40 jours pour relier la Méditerranée à l’océan Atlantique en autonomie,
c’est le temps que je m’étais donné. 40 jours, le temps de la
transformation, ou de la disparition. 40 jours, c’est le temps de la
traversée du désert par Moïse, le temps du déluge, le temps de la
résurrection.
D’ailleurs, j’avais glissé dans mon sac le livre de Christian Bobin, Ressusciter. "Quand on voit ce monde on voit l’autre en transparence, comme le filigrane pris dans la trame du papier."
Ses phrases étaient limpides comme l’eau qui dégringolait des
montagnes. Il y parlait de son père avec beaucoup d’amour et de
bienveillance. "Je me suis penché sur la tombe de mon père et j’ai
appuyé ma main sur la pierre froide. Des nuages obscurcissaient le ciel.
Le soleil est apparu et il a posé sa main sur la mienne." Au fil des jours et des nuits, il m’a appris à regarder le mien différemment.
40 jours, la route était longue, et je n’avais rien d’autre à raconter
et à photographier que la montagne qui, peu à peu, s’obscurcissait,
disparaissait dans une brume épaisse. J’avais l’impression de m’y fondre
tel un fantôme.
Depuis enfant, j’ai toujours adoré tracer des lignes sur des cartes,
imaginer ce qui s’y cachait. Mon travail photographique est né ici de la
confrontation physique avec les éléments, des sensations avec une
nature qui impose l’humilité. Ces montagnes abruptes, ces vallées très
encaissées, sont sans doute parmi les seuls espaces proches que l’homme
ne peut conquérir, modeler et façonner à son gré.

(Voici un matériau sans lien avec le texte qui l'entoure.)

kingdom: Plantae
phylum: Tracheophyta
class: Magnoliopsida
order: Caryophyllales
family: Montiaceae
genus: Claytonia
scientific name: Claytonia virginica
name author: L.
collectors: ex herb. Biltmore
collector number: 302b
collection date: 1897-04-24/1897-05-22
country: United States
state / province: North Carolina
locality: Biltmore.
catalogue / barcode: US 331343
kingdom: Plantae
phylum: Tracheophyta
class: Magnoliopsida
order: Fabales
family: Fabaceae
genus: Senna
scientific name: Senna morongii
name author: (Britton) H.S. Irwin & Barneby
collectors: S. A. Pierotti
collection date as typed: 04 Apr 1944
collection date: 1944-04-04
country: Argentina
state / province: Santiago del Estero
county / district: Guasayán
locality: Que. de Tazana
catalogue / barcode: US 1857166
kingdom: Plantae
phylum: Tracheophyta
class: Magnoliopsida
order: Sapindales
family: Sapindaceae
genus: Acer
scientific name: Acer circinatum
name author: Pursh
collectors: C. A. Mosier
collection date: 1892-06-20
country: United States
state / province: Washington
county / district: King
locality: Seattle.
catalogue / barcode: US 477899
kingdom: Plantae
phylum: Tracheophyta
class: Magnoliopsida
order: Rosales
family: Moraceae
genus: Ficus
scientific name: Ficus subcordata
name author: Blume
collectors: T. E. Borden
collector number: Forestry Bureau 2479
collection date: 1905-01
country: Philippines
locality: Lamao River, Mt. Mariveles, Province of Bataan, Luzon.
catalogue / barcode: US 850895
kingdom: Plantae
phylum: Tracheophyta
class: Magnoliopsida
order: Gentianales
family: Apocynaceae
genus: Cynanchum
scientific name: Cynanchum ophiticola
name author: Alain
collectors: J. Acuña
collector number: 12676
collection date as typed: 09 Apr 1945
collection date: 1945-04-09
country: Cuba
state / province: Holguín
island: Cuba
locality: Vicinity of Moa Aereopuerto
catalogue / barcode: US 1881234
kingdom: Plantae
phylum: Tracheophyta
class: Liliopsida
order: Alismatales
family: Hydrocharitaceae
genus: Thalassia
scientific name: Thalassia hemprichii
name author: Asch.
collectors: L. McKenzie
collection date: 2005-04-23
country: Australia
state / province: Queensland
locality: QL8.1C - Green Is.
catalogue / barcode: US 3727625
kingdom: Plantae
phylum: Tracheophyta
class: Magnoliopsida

Il faut juste s’y
glisser avec respect, et rendre compte de la puissance qui s’en dégage,
presque s’y soumettre. Et garder à l’esprit que nous sommes issus de
cette terre, de ces eaux fracassantes, de ces roches escarpées. Elles
étaient là avant nous et seront là après.
L'exposition est composée d'une quarantaine de
photographies, mais aussi de textes manuscrits sur des calques qui
flottent dans la salle d'exposition comme un brouillard. C'est en se
déplaçant entre ces calques que l'on peut découvrir les images, un peu
comme en montagne, où les choses vous apparaissent au détour du chemin.